Ayrıca, Kur’an’daki, “Biz sizi halden hâle sokarız...” mealindeki âyet de bunu çağrıştırmaktadır(İnşikak 19, Zuhruf 14). Enkarne varlık, söz konusu haller içinde yaşam/enkarnasyon koşullarını deneyimlerken, gelişmişlik düzeyine bağlı olarak bilerek ya da  bilmeyerek vazife bilgisine doğru idraklenmeye çalışır. Enkarne varlığın başına gelen olaylar onu otomatizmadan kurtarmaya yönelik duygusal ve nefsânî ögeleri içerir. Dünya okulu söz konusu olanaklarıyla; bitkileri hayvan, hayvanları beşer düzeyine çeşitli otomatizmalarla hazırladığı gibi, beşerî varlıkları da vazife bilgisi ve organizasyon sistemleri sezgisine hazırlar. Dünya gezegeni bu bakımdan; olanakları, koşulları ve gelişim araçları bakımından enkarne varlıklar için çok zengin bir gelişim okuludur.

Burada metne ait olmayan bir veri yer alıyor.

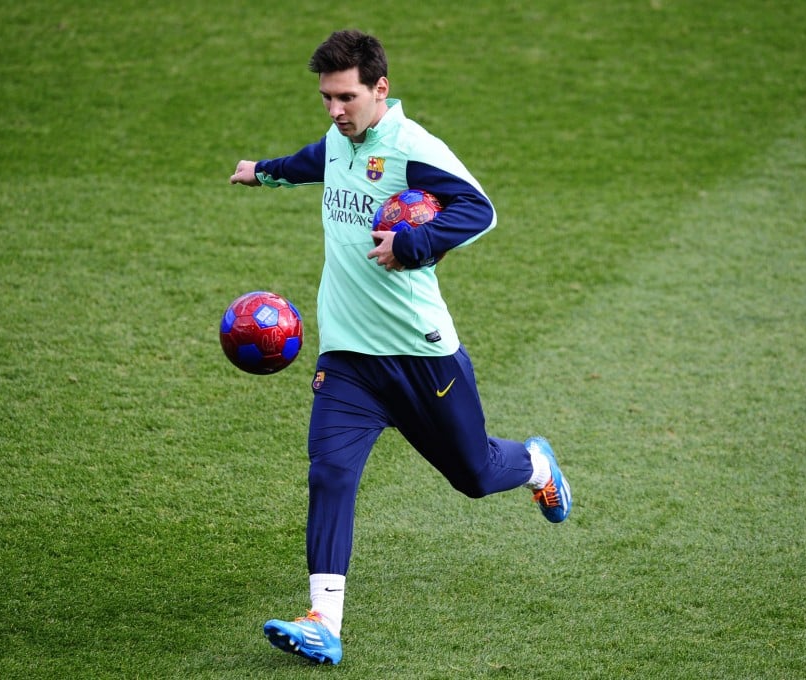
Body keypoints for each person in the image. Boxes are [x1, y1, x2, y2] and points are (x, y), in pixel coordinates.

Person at [229, 29, 571, 666]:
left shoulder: (414, 148)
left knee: (472, 475)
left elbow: (480, 210)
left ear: (379, 89)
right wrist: (263, 173)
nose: (335, 110)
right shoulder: (339, 140)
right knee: (330, 475)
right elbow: (314, 160)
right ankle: (323, 621)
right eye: (327, 98)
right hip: (348, 359)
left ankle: (535, 465)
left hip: (421, 355)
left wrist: (414, 246)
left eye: (347, 97)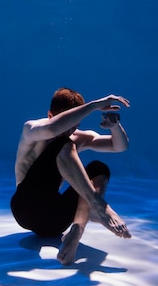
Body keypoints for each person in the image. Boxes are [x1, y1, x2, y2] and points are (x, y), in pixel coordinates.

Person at [10, 88, 132, 265]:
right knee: (64, 144)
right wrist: (96, 105)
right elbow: (53, 129)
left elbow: (119, 146)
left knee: (98, 168)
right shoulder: (31, 130)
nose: (69, 130)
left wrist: (115, 127)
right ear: (50, 115)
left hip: (54, 222)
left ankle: (76, 231)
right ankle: (98, 205)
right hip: (25, 208)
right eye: (66, 124)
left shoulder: (76, 137)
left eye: (74, 125)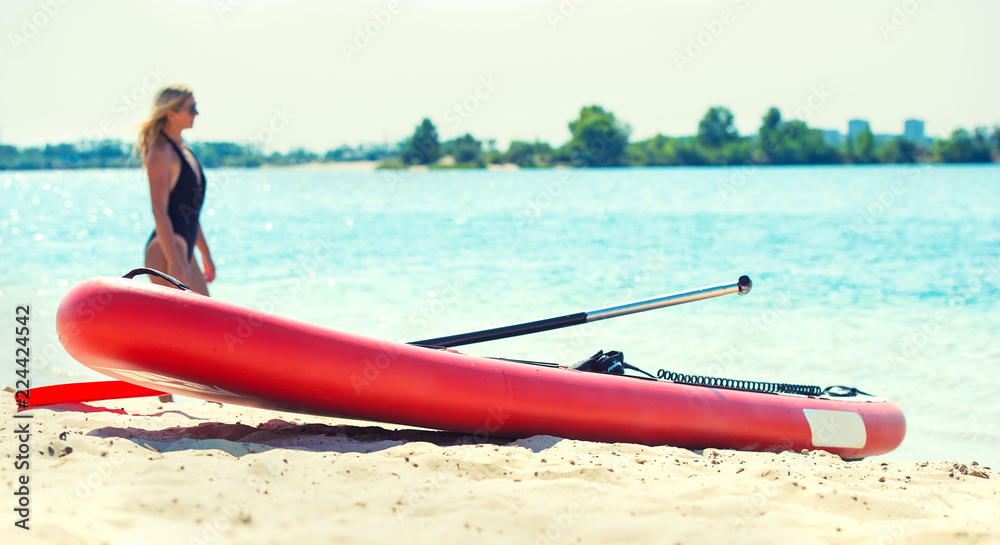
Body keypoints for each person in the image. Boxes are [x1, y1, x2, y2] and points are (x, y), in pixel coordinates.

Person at [136, 84, 215, 297]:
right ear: (171, 113)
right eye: (191, 108)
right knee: (185, 323)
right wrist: (174, 261)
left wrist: (205, 254)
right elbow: (159, 210)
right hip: (166, 249)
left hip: (184, 248)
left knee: (205, 319)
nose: (196, 113)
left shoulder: (184, 150)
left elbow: (189, 209)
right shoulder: (161, 152)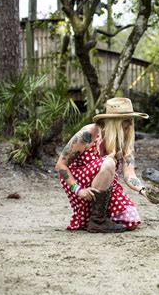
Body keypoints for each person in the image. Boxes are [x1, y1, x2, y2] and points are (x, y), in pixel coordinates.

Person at [55, 97, 150, 233]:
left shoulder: (124, 139)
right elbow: (60, 165)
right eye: (126, 120)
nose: (129, 124)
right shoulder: (89, 133)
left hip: (107, 183)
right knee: (109, 162)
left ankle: (97, 216)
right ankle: (97, 220)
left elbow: (129, 174)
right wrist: (78, 190)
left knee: (131, 220)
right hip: (78, 180)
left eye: (131, 120)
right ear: (114, 121)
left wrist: (144, 191)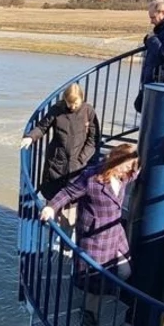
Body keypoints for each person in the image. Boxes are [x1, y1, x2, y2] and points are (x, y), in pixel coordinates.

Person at [39, 144, 140, 326]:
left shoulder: (124, 175)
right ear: (115, 160)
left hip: (115, 233)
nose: (129, 169)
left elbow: (134, 173)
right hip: (95, 238)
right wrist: (51, 207)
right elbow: (68, 192)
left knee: (125, 271)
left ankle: (104, 292)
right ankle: (89, 311)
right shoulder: (92, 178)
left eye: (131, 166)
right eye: (127, 165)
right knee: (96, 280)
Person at [22, 83, 98, 239]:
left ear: (81, 100)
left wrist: (82, 158)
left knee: (71, 203)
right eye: (70, 103)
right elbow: (42, 127)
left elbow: (93, 139)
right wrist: (30, 137)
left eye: (75, 103)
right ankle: (50, 233)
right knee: (52, 199)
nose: (72, 106)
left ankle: (65, 239)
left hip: (77, 165)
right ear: (65, 100)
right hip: (56, 163)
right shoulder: (57, 109)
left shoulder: (88, 111)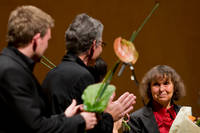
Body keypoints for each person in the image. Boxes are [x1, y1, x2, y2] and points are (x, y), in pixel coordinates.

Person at [0, 5, 97, 133]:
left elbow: (28, 120)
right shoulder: (12, 72)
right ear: (36, 40)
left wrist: (65, 117)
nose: (46, 47)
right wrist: (81, 121)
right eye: (47, 40)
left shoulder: (9, 64)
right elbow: (36, 128)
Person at [42, 13, 136, 133]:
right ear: (93, 46)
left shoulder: (50, 75)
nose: (101, 49)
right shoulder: (83, 77)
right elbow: (92, 128)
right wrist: (111, 116)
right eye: (101, 44)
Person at [127, 65, 186, 133]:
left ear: (174, 86)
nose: (161, 89)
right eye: (156, 84)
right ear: (149, 89)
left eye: (166, 83)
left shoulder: (184, 114)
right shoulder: (136, 119)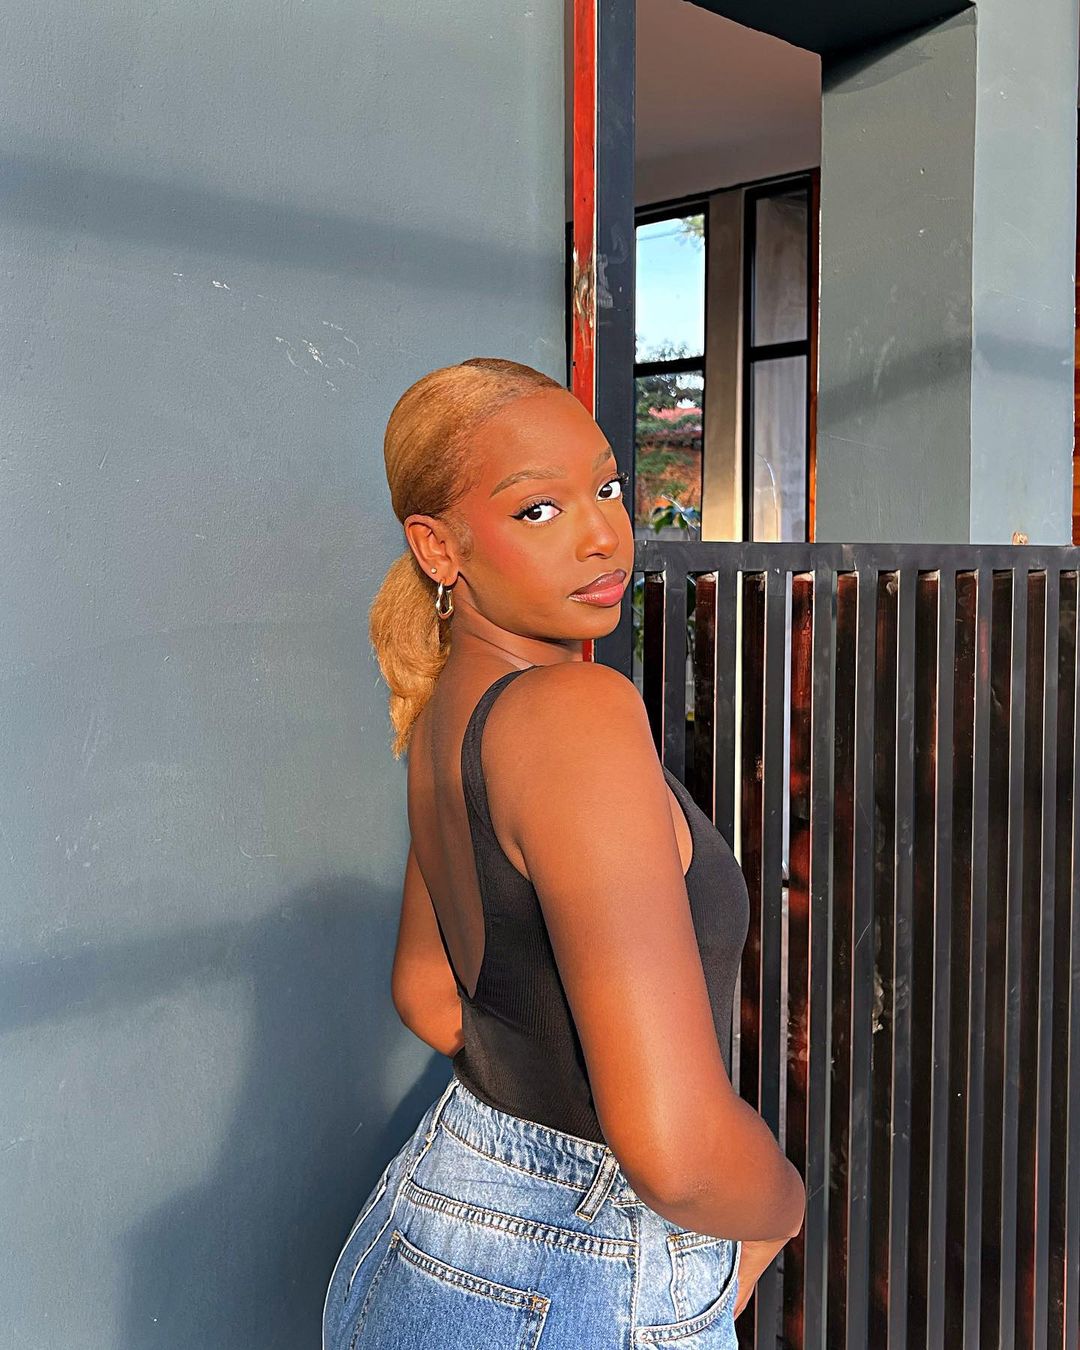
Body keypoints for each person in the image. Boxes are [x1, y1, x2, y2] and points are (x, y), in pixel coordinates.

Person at [322, 357, 805, 1349]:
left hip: (430, 1228)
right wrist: (781, 1206)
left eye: (608, 488)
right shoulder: (573, 714)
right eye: (538, 510)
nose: (602, 534)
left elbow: (427, 992)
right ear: (438, 546)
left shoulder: (450, 706)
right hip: (575, 1272)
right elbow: (676, 1156)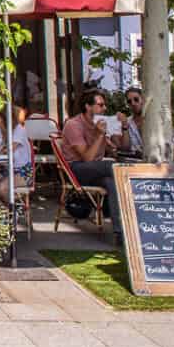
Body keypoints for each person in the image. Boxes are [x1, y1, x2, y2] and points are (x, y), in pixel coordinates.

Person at [62, 89, 123, 239]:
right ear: (88, 107)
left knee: (111, 181)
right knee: (114, 167)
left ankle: (120, 231)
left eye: (104, 105)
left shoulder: (102, 123)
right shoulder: (73, 125)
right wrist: (99, 135)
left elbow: (118, 148)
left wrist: (122, 127)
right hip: (76, 169)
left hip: (96, 169)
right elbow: (87, 158)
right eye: (100, 105)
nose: (104, 108)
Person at [0, 106, 34, 205]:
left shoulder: (19, 129)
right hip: (5, 167)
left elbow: (8, 151)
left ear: (4, 116)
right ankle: (0, 211)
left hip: (22, 170)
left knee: (1, 187)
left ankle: (13, 210)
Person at [122, 86, 174, 156]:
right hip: (136, 163)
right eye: (129, 101)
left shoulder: (159, 120)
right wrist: (124, 126)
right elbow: (125, 149)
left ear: (143, 99)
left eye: (136, 99)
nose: (133, 103)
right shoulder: (128, 122)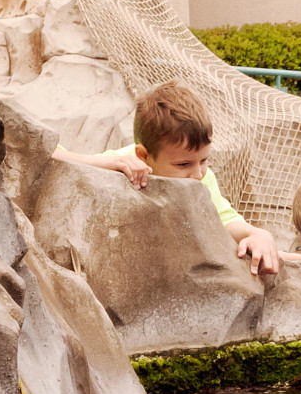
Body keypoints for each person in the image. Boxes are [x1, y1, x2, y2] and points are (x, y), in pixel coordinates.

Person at [53, 81, 280, 275]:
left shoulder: (202, 177)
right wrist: (104, 164)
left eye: (203, 160)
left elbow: (224, 221)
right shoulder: (123, 163)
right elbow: (50, 153)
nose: (197, 174)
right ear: (144, 156)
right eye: (183, 164)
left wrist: (256, 233)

Dahası, dünya beşerini ‘organizasyon ve vazife disiplini’ne hazırlamak dünya yaşamının esas işlevlerinden biridir ve evrende yapacağı işlerin sorumluluğunu benimsemiş olanlar dünya ile ilgilerini kesebilirler.” (Kaynak: İLÂHÎ NİZAM ve KÂİNAT, syf. 72+73) Enkarne varlık tüm bunları deneyimlerken, öz benlik-beden ilişkisi olarak (yukarıda da belirttiğimiz gibi) 7/8 oranında bir şuur yoğunluğuyla dünyaya yönelik durumdadır. Yâni bir bebek dünyaya geldiği sırada, öz benlik olarak tesirlerinin büyük bir kısmı ile dünya bedenine bağlanmış durumdadır ve ancak küçük bir kısmı “serbest” haldedir.